> TEXTO PARA LEER

+ + +

A veces se echa de menos la estrafalaria inocencia —más bien insensata, lo admito— de los primeros años setenta, cuando algunos flotaban todavía en la nebulosa resaca de la era hippie y quizá tan excitados por su fantasía como por el consumo de alguna sustancia de moda, llegaban a creer que un escritor de ciencia-ficción podía haber venido desde otro planeta para publicar aquí sus historias. Eran los años en que surgían como setas los “contactados”, embaucadores que aseguraban estar en comunicación directa con alienígenas y que organizaban tomaduras de pelo a gran escala, como la famosa invención de los “ummitas”, una estirpe espacial que teóricamente estaba visitando la Tierra.
Pero el caso de Jack Vance era (o es, porque a sus noventa y cinco años sigue estando entre nosotros) bien distinto. Nunca intentó embaucar a nadie, y sin embargo no faltaban quienes afirmaban —entre efluvios aromáticos varios, supongo— que el novelista norteamericano era un alienígena disfrazado. Algo que a él mismo le parecía ridículo: sólo había que verlo tocando el banjo para entender que no tenía demasiada intención de que nadie lo tomase por extraterrestre, sino por un californiano de pura cepa. Y sin embargo, su empeño en negarlo no hacía más que animar el rumor entre sus seguidores más alocados y su supuesta procedencia espacial se convirtió durante un tiempo en un chiste recurrente en el mundillo. Jack Vance, el presunto alienígena, era un escritor de fantasía y ciencia-ficción como otro cualquiera, que alternaba relatos de dragones y magia con otros situados en planetas perdidos en rincones lejanos de la galaxia, protagonizados por razas alienígenas de lo más variopinto. Como sucede a menudo en el género, Vance no era exactamente un gran literato, o al menos no un escritor completo. Sus argumentos no solían ir más allá de la aventura estereotipada y sus personajes eran, por lo general, más bien planos y desdibujados. Por otra parte, su literatura no tenía la profundidad científica y filosófica de un Arthur C. Clarke, ni la poesía de un Ray Bradbury, ni la complejidad metafísica de un Philip K. Dick, ni la profusión de ocurrencias tecnológicas y argumentales de un Isaac Asimov. Lo de Jack Vance eran más los devaneos con la acción pura y dura, sin demasiadas pretensiones intelectuales, rayando a menudo la literatura “pulp”.

+ + +

> INFORMACIÓN EXTRAÍDA
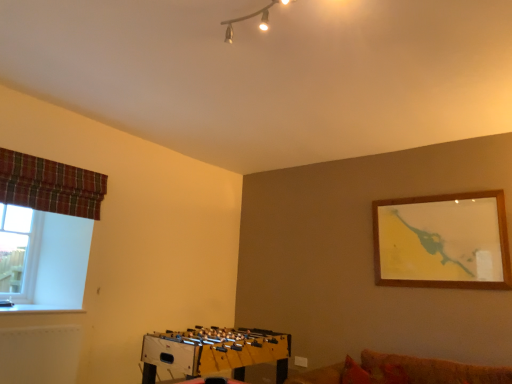
Question: Does wooden foosball table at lower center have a greater width compared to metallic track lighting at upper center?

Choices:
 (A) yes
 (B) no

Answer: (A)

Question: From the image's perspective, does wooden foosball table at lower center appear lower than metallic track lighting at upper center?

Choices:
 (A) yes
 (B) no

Answer: (A)

Question: Does wooden foosball table at lower center have a greater height compared to metallic track lighting at upper center?

Choices:
 (A) no
 (B) yes

Answer: (B)

Question: Would you say wooden foosball table at lower center is outside metallic track lighting at upper center?

Choices:
 (A) yes
 (B) no

Answer: (A)

Question: Is wooden foosball table at lower center smaller than metallic track lighting at upper center?

Choices:
 (A) no
 (B) yes

Answer: (A)

Question: Relative to metallic track lighting at upper center, is plaid fabric curtain at left in front or behind?

Choices:
 (A) behind
 (B) front

Answer: (A)

Question: From a real-world perspective, is plaid fabric curtain at left physically located above or below metallic track lighting at upper center?

Choices:
 (A) below
 (B) above

Answer: (A)

Question: Would you say plaid fabric curtain at left is to the left or to the right of metallic track lighting at upper center in the picture?

Choices:
 (A) left
 (B) right

Answer: (A)

Question: Is point (76, 187) closer or farther from the camera than point (262, 26)?

Choices:
 (A) closer
 (B) farther

Answer: (B)

Question: From a real-world perspective, is metallic track lighting at upper center positioned above or below clear glass window at left?

Choices:
 (A) above
 (B) below

Answer: (A)

Question: Is metallic track lighting at upper center inside or outside of clear glass window at left?

Choices:
 (A) inside
 (B) outside

Answer: (B)

Question: From the image's perspective, relative to clear glass window at left, is metallic track lighting at upper center above or below?

Choices:
 (A) below
 (B) above

Answer: (B)

Question: Would you say metallic track lighting at upper center is to the left or to the right of clear glass window at left in the picture?

Choices:
 (A) left
 (B) right

Answer: (B)

Question: Is metallic track lighting at upper center situated inside plaid fabric curtain at left or outside?

Choices:
 (A) outside
 (B) inside

Answer: (A)

Question: From the image's perspective, is metallic track lighting at upper center located above or below plaid fabric curtain at left?

Choices:
 (A) below
 (B) above

Answer: (B)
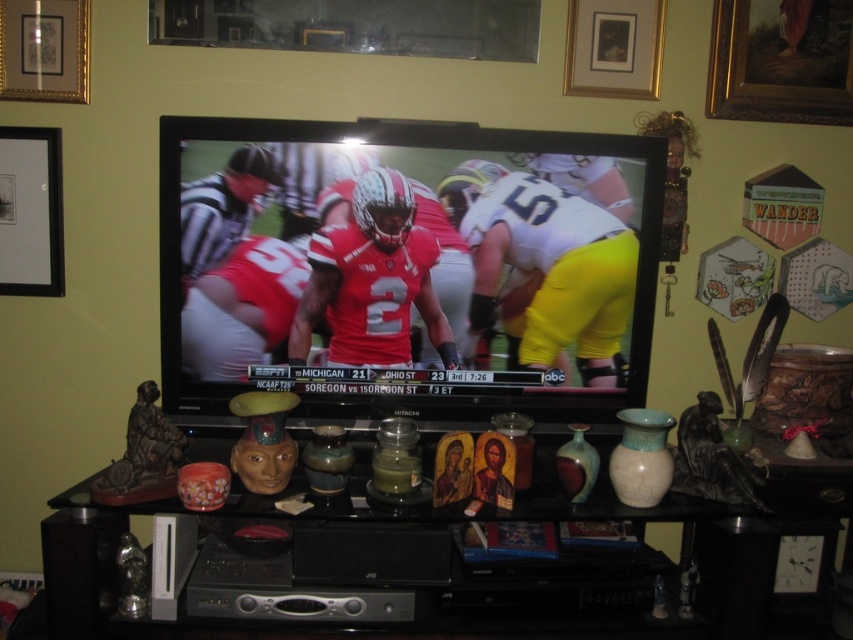
You are arranging flowers in the living room and want to place them in the matte ceramic vase at center so they are visible from the couch. Since the goldframed painting at upper right is behind the vase, will the flowers be obscured by the painting?

The matte ceramic vase at center is in front of the goldframed painting at upper right, so the flowers in the vase will not be obscured by the painting as they are positioned closer to the viewer.

You need to place a new decorative item on the entertainment center. The item is wider than the goldframed painting at upper right but narrower than the matte ceramic vase at center. Where on the entertainment center can you place it without overlapping existing items?

The new decorative item can be placed between the matte ceramic vase at center and the goldframed painting at upper right since it is wider than the goldframed painting at upper right but narrower than the matte ceramic vase at center.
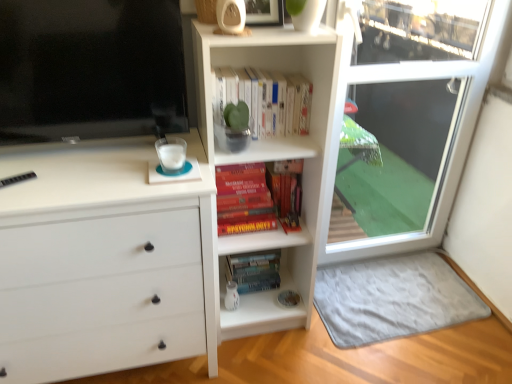
You are a GUI agent. You are given a task and a screenshot of the screen. Output one action in this format:
    pyautogui.click(x=<x>, y=<y>)
    Task: Click on the free space above white matte chest of drawers at left (from a real-world perspective)
    This screenshot has height=384, width=512.
    Given the screenshot: What is the action you would take?
    pyautogui.click(x=108, y=160)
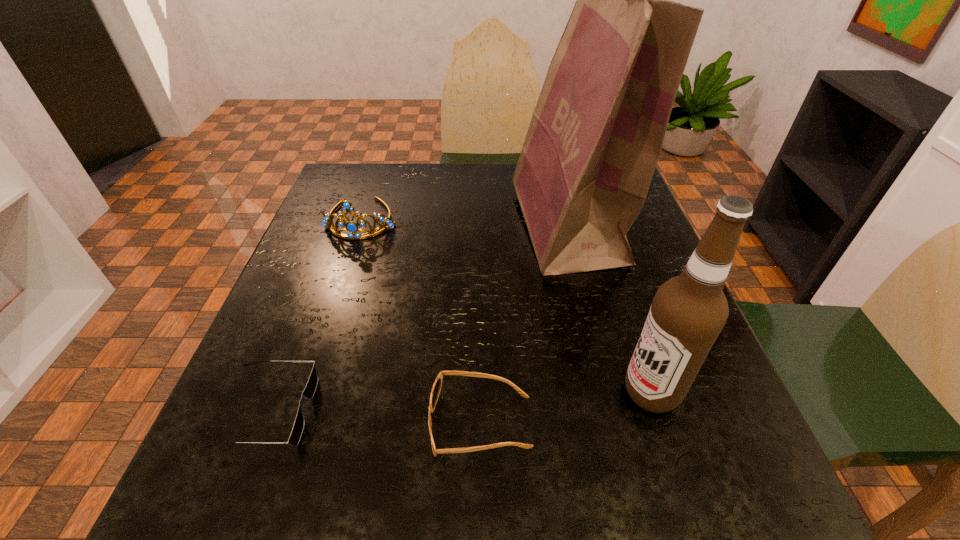
Image resolution: width=960 pixels, height=540 pixels. I want to click on free space at the right edge of the desktop, so click(608, 290).

Identify the location of vacant space at the far left corner. (357, 201).

Where is `vacant space at the near left corner`? vacant space at the near left corner is located at coordinates (241, 486).

At what (x,y) coordinates should I click in order to perform the action: click on vacant space that is in between the third tallest object and the tallest object. Please return your answer as a coordinate pair (x, y). The width and height of the screenshot is (960, 540). Looking at the image, I should click on (465, 223).

Where is `empty location between the tallest object and the third tallest object`? empty location between the tallest object and the third tallest object is located at coordinates (465, 223).

In order to click on unoccupied position between the shortest object and the tiara in this screenshot , I will do `click(316, 315)`.

The width and height of the screenshot is (960, 540). I want to click on empty location between the tiara and the taller sunglasses, so click(421, 321).

I want to click on empty space that is in between the alcohol and the shorter sunglasses, so click(461, 402).

At what (x,y) coordinates should I click in order to perform the action: click on free space that is in between the tallest object and the fourth shortest object. Please return your answer as a coordinate pair (x, y). Looking at the image, I should click on (610, 309).

This screenshot has height=540, width=960. Identify the location of vacant point located between the alcohol and the shorter sunglasses. (461, 402).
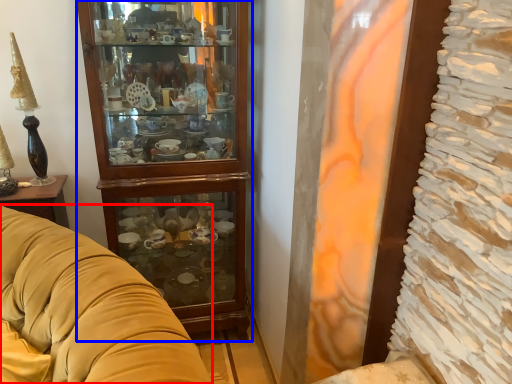
Question: Which point is closer to the camera, studio couch (highlighted by a red box) or cabinetry (highlighted by a blue box)?

Choices:
 (A) studio couch
 (B) cabinetry

Answer: (A)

+ + +

> OBJETIVO
Contesta estas preguntas sobre el texto acerca de Jack Vance:
1. ¿Cómo se llamaba la estirpe espacial inventada que, en teoría, estaba visitando la Tierra?
2. ¿Qué edad tiene Jack Vance según el texto?
3. ¿Qué instrumento se menciona que toca Jack Vance?

> RESPUESTA COMPLETA
1. Se llamaba los "ummitas".
2. Tiene noventa y cinco años.
3. Toca el banjo.